INSTRUÇÃO A | Selecione na listagem abaixo todas as linhas em que surge a palavra "Solo".

TEXTO FORNECIDO |
┄┄┄┄┄┄

Livros de Areia

sexta-feira, 3 de outubro de 2008

Os dez por cento

Pode parecer um paradoxo, vindo de pequeníssimos editores, mas daqui nunca saiu uma crítica à FNAC. Pelo contrário. Foi graças ao interesse da FNAC que pudemos afirmar-nos. Ao contrário de outra(s) cadeia(s), a FNAC nunca nos fechou a porta e foi deles – com o argumento da qualidade reconhecida pelos insistentes pedidos de livros nossos aos seus balcões – que partiu o convite para que passássemos a ser fornecedores a conta firme e já não apenas remetentes de consignações (ao contrário de outras cadeias onde nos foi sempre barrada a entrada, sendo precisamente essa insistência dos pedidos ao balcão que virou a situação – o que era "impossível" e que dava direito a fim de conversa telefónica, passou, por milagre, a ser... possível). Foi essa elasticidade de processos que frequentemente elogiámos e que vimos expressa nas amabilíssimas recepções que tínhamos aos nossos pedidos de apresentações (pelas quais nunca nos pediram qualquer contrapartida, e de que guardamos memórias muito boas). Além disso, a FNAC encomendava com generosidade as novidades e pagava a horas (em 2006 isso era RARO). É, pois, essa FNAC que continuamos a louvar, a mesma onde, de forma improvisada e graciosa, alguns livreiros recomendaram livros nossos a leitores que no-lo comunicaram posteriormente (o Fernando Alvim foi um deles, a quem foi recomendado o Chance na livraria do Chiado).

┄┄┄┄┄┄

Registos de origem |
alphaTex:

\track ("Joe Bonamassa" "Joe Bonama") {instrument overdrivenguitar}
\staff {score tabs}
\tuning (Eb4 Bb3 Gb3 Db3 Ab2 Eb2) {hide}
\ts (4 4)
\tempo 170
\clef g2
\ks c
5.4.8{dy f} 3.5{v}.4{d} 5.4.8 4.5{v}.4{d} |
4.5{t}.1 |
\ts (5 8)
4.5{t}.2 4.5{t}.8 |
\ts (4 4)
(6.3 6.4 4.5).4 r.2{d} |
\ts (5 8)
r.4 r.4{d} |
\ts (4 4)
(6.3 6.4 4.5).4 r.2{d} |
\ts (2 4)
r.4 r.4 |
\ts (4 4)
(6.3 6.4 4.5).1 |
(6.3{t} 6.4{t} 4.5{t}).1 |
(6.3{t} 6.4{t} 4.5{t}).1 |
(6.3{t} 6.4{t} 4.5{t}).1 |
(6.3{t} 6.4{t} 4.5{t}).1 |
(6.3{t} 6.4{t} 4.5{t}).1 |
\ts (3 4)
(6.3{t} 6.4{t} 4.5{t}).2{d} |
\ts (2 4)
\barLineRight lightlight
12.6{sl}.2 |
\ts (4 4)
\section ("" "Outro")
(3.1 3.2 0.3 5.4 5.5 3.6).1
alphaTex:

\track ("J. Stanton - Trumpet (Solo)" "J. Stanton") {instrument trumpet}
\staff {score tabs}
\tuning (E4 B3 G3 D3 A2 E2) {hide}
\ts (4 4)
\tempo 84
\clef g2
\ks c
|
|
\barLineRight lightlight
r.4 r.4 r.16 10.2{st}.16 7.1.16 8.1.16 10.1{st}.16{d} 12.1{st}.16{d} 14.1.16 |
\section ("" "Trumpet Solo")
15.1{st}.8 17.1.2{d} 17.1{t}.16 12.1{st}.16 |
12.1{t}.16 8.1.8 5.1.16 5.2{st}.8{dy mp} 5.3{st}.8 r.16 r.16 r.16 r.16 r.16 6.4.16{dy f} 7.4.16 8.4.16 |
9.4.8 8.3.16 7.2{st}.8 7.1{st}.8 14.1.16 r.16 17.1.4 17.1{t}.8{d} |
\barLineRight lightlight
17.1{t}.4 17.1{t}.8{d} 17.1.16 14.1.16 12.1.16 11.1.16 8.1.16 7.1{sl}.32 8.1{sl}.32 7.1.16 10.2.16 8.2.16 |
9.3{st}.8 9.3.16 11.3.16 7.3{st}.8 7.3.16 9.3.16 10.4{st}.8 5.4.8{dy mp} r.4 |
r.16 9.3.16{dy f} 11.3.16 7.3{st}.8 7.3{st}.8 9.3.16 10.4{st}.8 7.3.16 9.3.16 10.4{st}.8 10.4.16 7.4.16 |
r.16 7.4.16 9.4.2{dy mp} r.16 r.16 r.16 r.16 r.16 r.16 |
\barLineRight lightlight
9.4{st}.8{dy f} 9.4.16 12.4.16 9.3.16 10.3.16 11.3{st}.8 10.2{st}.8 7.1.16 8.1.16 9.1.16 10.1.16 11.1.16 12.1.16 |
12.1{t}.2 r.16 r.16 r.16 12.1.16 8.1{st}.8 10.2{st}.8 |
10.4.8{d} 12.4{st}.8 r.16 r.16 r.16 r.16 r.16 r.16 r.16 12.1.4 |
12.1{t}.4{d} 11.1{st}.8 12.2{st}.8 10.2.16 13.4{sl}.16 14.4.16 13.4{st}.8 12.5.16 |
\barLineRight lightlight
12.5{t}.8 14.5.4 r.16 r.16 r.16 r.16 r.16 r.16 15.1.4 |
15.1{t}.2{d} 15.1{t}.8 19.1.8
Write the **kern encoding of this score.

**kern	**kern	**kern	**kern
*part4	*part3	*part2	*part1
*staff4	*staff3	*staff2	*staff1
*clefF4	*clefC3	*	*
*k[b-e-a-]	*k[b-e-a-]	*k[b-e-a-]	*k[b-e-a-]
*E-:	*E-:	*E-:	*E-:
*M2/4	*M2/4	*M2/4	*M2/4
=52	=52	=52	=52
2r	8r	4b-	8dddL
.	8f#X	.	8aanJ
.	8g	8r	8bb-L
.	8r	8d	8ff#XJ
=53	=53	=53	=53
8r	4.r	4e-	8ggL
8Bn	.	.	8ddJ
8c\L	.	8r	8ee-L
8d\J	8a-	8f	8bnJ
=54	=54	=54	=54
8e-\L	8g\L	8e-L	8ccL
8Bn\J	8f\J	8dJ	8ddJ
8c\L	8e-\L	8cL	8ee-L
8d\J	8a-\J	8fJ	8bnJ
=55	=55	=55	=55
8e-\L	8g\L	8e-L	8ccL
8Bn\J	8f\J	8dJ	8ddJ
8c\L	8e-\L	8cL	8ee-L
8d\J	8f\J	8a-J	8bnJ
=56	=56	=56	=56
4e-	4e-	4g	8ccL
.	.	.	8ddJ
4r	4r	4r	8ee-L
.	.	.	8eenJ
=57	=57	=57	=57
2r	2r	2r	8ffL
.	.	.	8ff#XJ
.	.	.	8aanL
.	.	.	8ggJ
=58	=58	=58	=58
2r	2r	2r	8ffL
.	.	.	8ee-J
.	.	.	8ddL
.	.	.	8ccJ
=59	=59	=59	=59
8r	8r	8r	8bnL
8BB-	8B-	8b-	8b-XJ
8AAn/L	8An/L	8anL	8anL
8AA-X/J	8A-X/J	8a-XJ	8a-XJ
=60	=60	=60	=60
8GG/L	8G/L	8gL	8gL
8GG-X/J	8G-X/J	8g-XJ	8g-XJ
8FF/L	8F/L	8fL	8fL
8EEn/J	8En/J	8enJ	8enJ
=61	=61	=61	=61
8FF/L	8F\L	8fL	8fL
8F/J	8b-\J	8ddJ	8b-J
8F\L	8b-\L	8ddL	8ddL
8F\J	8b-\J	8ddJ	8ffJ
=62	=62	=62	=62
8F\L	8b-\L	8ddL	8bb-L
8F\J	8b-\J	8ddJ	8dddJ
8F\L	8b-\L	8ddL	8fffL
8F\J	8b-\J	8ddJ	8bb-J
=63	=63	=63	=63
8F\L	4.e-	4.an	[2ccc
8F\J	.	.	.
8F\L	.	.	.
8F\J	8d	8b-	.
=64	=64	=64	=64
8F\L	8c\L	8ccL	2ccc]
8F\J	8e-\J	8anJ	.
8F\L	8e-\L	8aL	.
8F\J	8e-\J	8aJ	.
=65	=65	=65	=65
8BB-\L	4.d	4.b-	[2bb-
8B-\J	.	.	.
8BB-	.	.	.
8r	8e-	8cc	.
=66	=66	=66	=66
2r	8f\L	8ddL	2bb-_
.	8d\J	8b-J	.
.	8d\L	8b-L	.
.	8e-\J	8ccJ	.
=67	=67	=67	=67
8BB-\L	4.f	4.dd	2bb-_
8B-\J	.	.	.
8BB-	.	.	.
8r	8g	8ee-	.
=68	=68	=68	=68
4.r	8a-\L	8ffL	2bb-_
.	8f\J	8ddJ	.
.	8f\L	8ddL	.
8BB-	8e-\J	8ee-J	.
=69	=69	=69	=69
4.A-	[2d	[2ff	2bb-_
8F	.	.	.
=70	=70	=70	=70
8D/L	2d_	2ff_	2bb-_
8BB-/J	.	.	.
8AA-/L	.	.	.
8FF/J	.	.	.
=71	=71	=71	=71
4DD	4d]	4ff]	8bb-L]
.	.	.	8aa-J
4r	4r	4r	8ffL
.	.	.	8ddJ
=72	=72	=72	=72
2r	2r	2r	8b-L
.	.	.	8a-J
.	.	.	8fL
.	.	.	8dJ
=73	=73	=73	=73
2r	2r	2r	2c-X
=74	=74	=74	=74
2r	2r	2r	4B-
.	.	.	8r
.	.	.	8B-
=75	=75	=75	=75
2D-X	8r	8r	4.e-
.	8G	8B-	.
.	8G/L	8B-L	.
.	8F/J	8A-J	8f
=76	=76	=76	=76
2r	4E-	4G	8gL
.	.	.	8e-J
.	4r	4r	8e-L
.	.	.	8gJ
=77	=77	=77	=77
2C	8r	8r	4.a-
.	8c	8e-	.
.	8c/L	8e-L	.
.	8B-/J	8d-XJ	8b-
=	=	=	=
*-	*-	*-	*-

┄┄┄┄┄┄

INSTRUÇÃO B | Devolva na íntegra o texto acima sobre a FNAC, reproduzindo-o sem qualquer alteração.

RESULTADO COMPLETO A |
\track ("J. Stanton - Trumpet (Solo)" "J. Stanton") {instrument trumpet}
\section ("" "Trumpet Solo")

RESULTADO COMPLETO B |
Livros de Areia

sexta-feira, 3 de outubro de 2008

Os dez por cento

Pode parecer um paradoxo, vindo de pequeníssimos editores, mas daqui nunca saiu uma crítica à FNAC. Pelo contrário. Foi graças ao interesse da FNAC que pudemos afirmar-nos. Ao contrário de outra(s) cadeia(s), a FNAC nunca nos fechou a porta e foi deles – com o argumento da qualidade reconhecida pelos insistentes pedidos de livros nossos aos seus balcões – que partiu o convite para que passássemos a ser fornecedores a conta firme e já não apenas remetentes de consignações (ao contrário de outras cadeias onde nos foi sempre barrada a entrada, sendo precisamente essa insistência dos pedidos ao balcão que virou a situação – o que era "impossível" e que dava direito a fim de conversa telefónica, passou, por milagre, a ser... possível). Foi essa elasticidade de processos que frequentemente elogiámos e que vimos expressa nas amabilíssimas recepções que tínhamos aos nossos pedidos de apresentações (pelas quais nunca nos pediram qualquer contrapartida, e de que guardamos memórias muito boas). Além disso, a FNAC encomendava com generosidade as novidades e pagava a horas (em 2006 isso era RARO). É, pois, essa FNAC que continuamos a louvar, a mesma onde, de forma improvisada e graciosa, alguns livreiros recomendaram livros nossos a leitores que no-lo comunicaram posteriormente (o Fernando Alvim foi um deles, a quem foi recomendado o Chance na livraria do Chiado).